ACTIVITY
Emit the data below verbatim, stripping out any pictures.

INPUT FOR THIS TASK

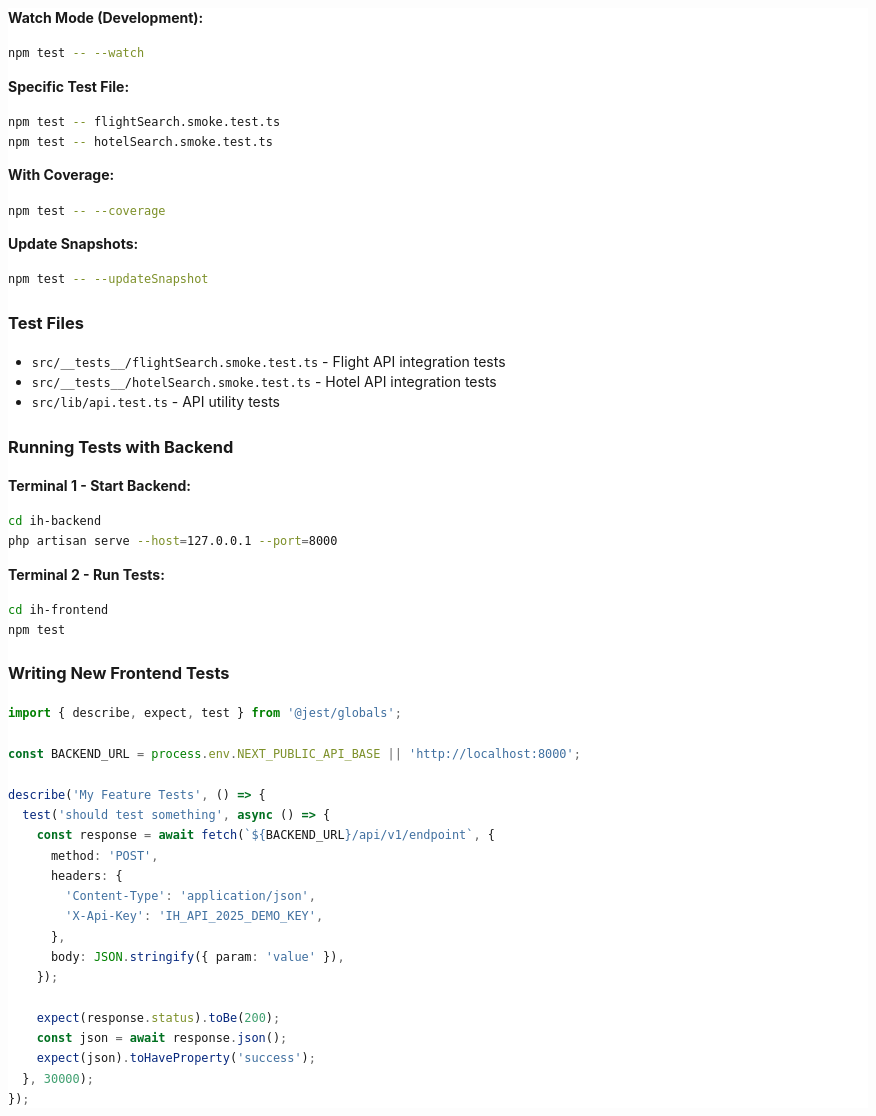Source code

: **Watch Mode (Development):**
```bash
npm test -- --watch
```

**Specific Test File:**
```bash
npm test -- flightSearch.smoke.test.ts
npm test -- hotelSearch.smoke.test.ts
```

**With Coverage:**
```bash
npm test -- --coverage
```

**Update Snapshots:**
```bash
npm test -- --updateSnapshot
```

### Test Files

- `src/__tests__/flightSearch.smoke.test.ts` - Flight API integration tests
- `src/__tests__/hotelSearch.smoke.test.ts` - Hotel API integration tests
- `src/lib/api.test.ts` - API utility tests

### Running Tests with Backend

**Terminal 1 - Start Backend:**
```bash
cd ih-backend
php artisan serve --host=127.0.0.1 --port=8000
```

**Terminal 2 - Run Tests:**
```bash
cd ih-frontend
npm test
```

### Writing New Frontend Tests

```typescript
import { describe, expect, test } from '@jest/globals';

const BACKEND_URL = process.env.NEXT_PUBLIC_API_BASE || 'http://localhost:8000';

describe('My Feature Tests', () => {
  test('should test something', async () => {
    const response = await fetch(`${BACKEND_URL}/api/v1/endpoint`, {
      method: 'POST',
      headers: {
        'Content-Type': 'application/json',
        'X-Api-Key': 'IH_API_2025_DEMO_KEY',
      },
      body: JSON.stringify({ param: 'value' }),
    });

    expect(response.status).toBe(200);
    const json = await response.json();
    expect(json).toHaveProperty('success');
  }, 30000);
});
```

RESPONSE
Source code

: **Watch Mode (Development):**
```bash
npm test -- --watch
```

**Specific Test File:**
```bash
npm test -- flightSearch.smoke.test.ts
npm test -- hotelSearch.smoke.test.ts
```

**With Coverage:**
```bash
npm test -- --coverage
```

**Update Snapshots:**
```bash
npm test -- --updateSnapshot
```

### Test Files

- `src/__tests__/flightSearch.smoke.test.ts` - Flight API integration tests
- `src/__tests__/hotelSearch.smoke.test.ts` - Hotel API integration tests
- `src/lib/api.test.ts` - API utility tests

### Running Tests with Backend

**Terminal 1 - Start Backend:**
```bash
cd ih-backend
php artisan serve --host=127.0.0.1 --port=8000
```

**Terminal 2 - Run Tests:**
```bash
cd ih-frontend
npm test
```

### Writing New Frontend Tests

```typescript
import { describe, expect, test } from '@jest/globals';

const BACKEND_URL = process.env.NEXT_PUBLIC_API_BASE || 'http://localhost:8000';

describe('My Feature Tests', () => {
  test('should test something', async () => {
    const response = await fetch(`${BACKEND_URL}/api/v1/endpoint`, {
      method: 'POST',
      headers: {
        'Content-Type': 'application/json',
        'X-Api-Key': 'IH_API_2025_DEMO_KEY',
      },
      body: JSON.stringify({ param: 'value' }),
    });

    expect(response.status).toBe(200);
    const json = await response.json();
    expect(json).toHaveProperty('success');
  }, 30000);
});
```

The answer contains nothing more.